Is full page semantic search only in English?

Full page semantic search… can it only english? And is there need for some rails magic to make its life easier?

I could work provided you switch the embeddings model to the multilingual one. I have not tested it, but theoretically it should work.

I just started wonder because in most of cases it can’t offer anything and if there is search results those are unrelevant big time.

What model are you using for embeddings?
Have you generated embeddings for all topics?
What model are you using for HyDE Search?

  • text-embedding-ada-002
  • as far as I know yes
  • gpt-3.5-turbo

I’ve done a little bit testing — sorry, not very consistently, but using style like a hare between head lights of a car.

It can defenetly finnish too. I think there is more fundamentally issues of AI and minor language. And users.

First at all OpenAI doesn’t have enough material to handle finnish, but I’m sure that situation includes every languages where isn’t enough material that AI can steal use to learning. That means semantic is a way more difficult than other questions, and those are really difficult to Chat GPT when used other language than english or other major ones.

It looks like GPT-4 is more accurate than GPT-3.5-turbo. But when hits by 3.5 were just noise perhaps 8 times out of 10 and even Discourse could offer those 2 right ones just using purely tags, GPT-4 had something like 50% success ratio.

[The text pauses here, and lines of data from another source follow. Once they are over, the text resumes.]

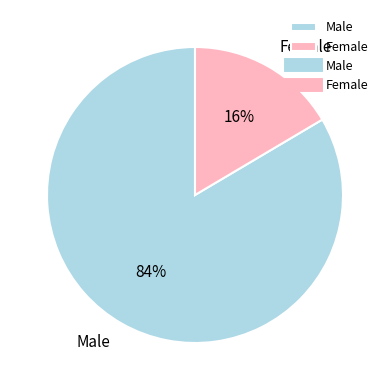

To the nearest percent, what is the average slice percentage?

50%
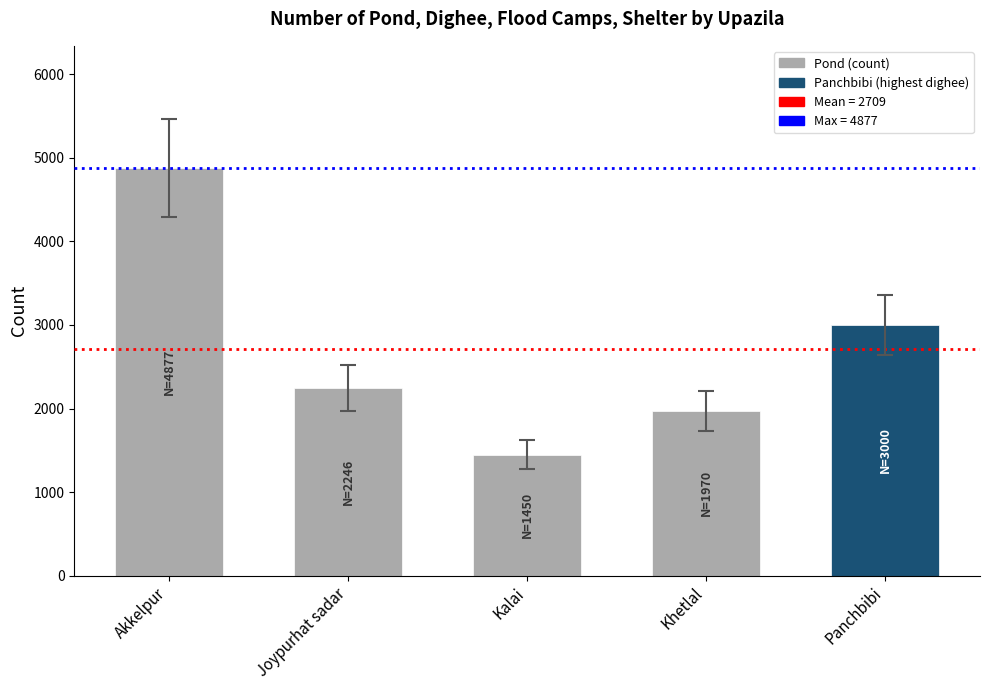

How many categories are shown in the chart?

5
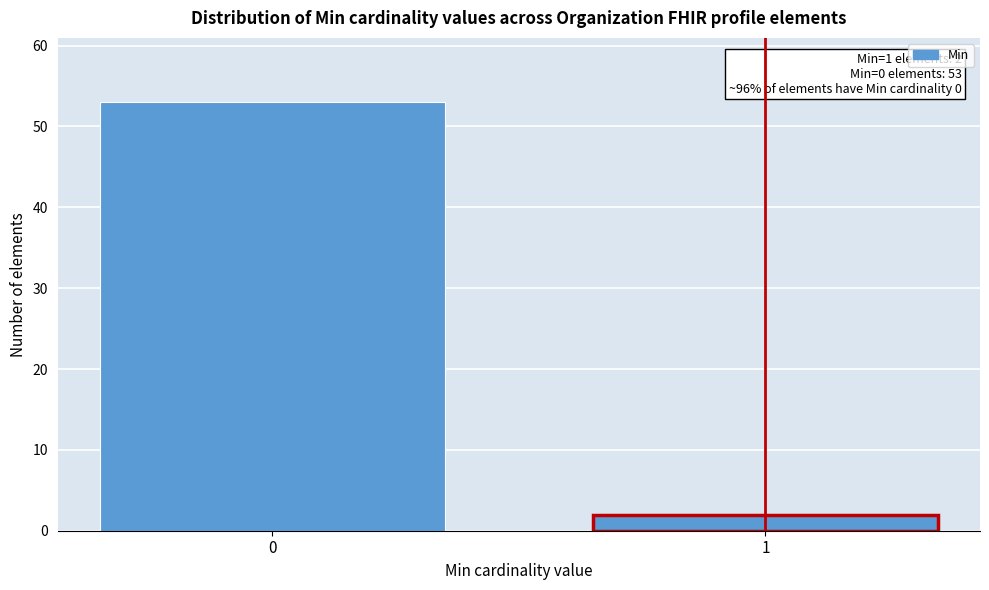

Reading right to left, what are all the values shown in this chart?

2	53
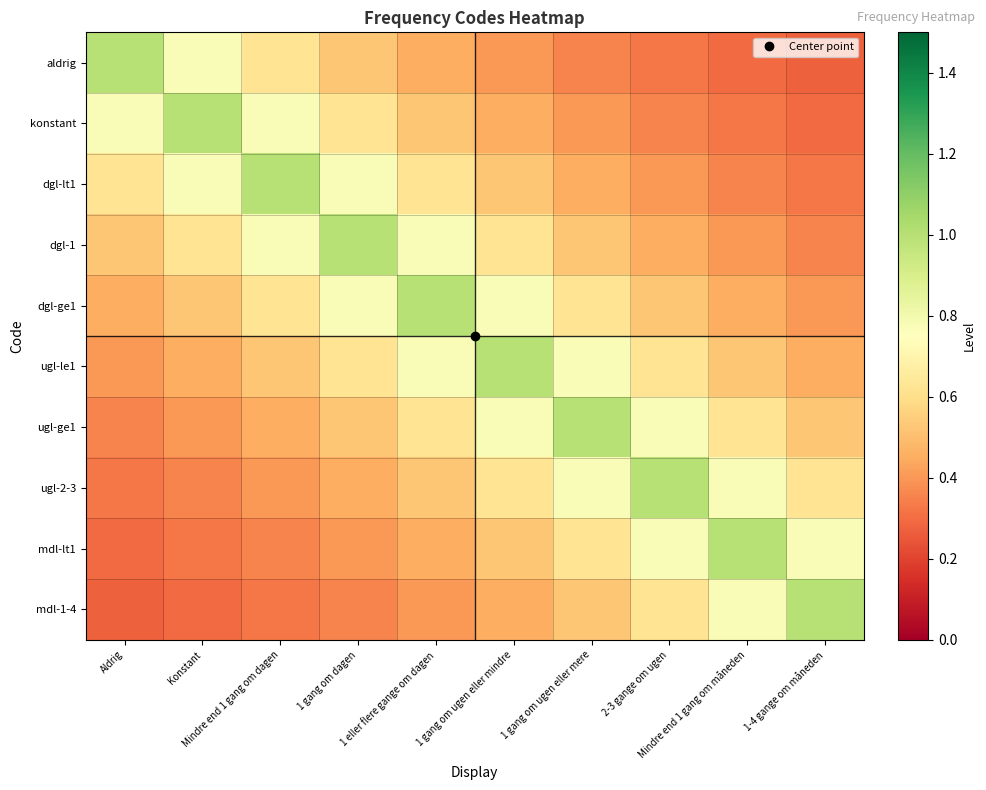

What is the smallest value displayed?

0.3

And yes, those are stetson statistics.

Creating a search where semantic approach is… helpful, is actually quite difficult. For me anyway because I had expectations what I should get. So it is not only matter of real semantic searches, but more or less searching using not-accurate search sentence over list of search terms created from that sentence. Yes, I know — such one is a semantic search too.

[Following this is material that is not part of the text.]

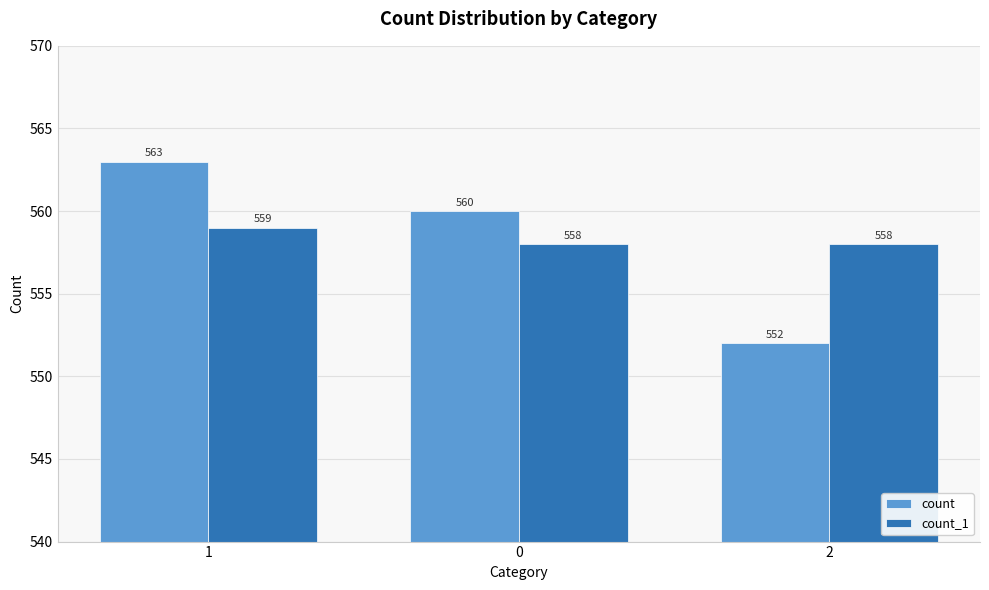

What is the difference between the maximum and second lowest values in the count_1 series?

1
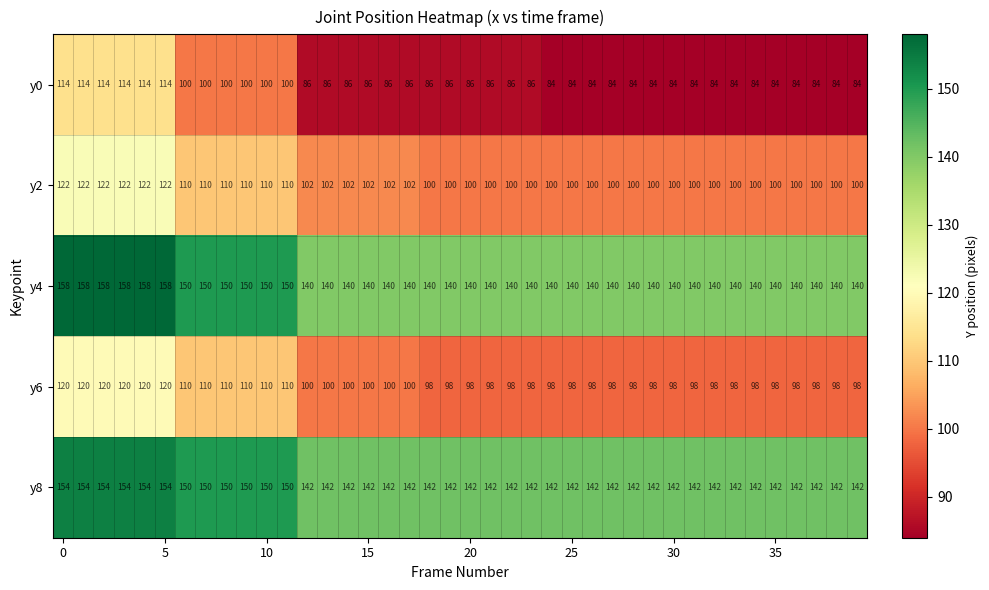

What is the maximum value shown in the chart?

158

My very weak point is semantic component works as it should, but issues are coming from limitations of AI itself and user’s too high expectations. And language other than english is not an issue per se.

But…

Semantic full page search is awful slow. Am I right if I’ll blame technical weakness of my VPS — not enough RAM, magical creatures etc? Because here it is fast.

Secondly… can we at some point offer AI-hits as default, over those generated by Discourse?

Just to keep things and topics together: I was very wrong. That has nothing to do with 3.5 and 4. The reason was acting of semantic search on mobiles. It starts searching after three characters and then the result is very wrong. When advanced filter is opened, or search button is clicked if I’m remembering right, AI will do new search and updating results — and then the ”hit ratio” is closer to right.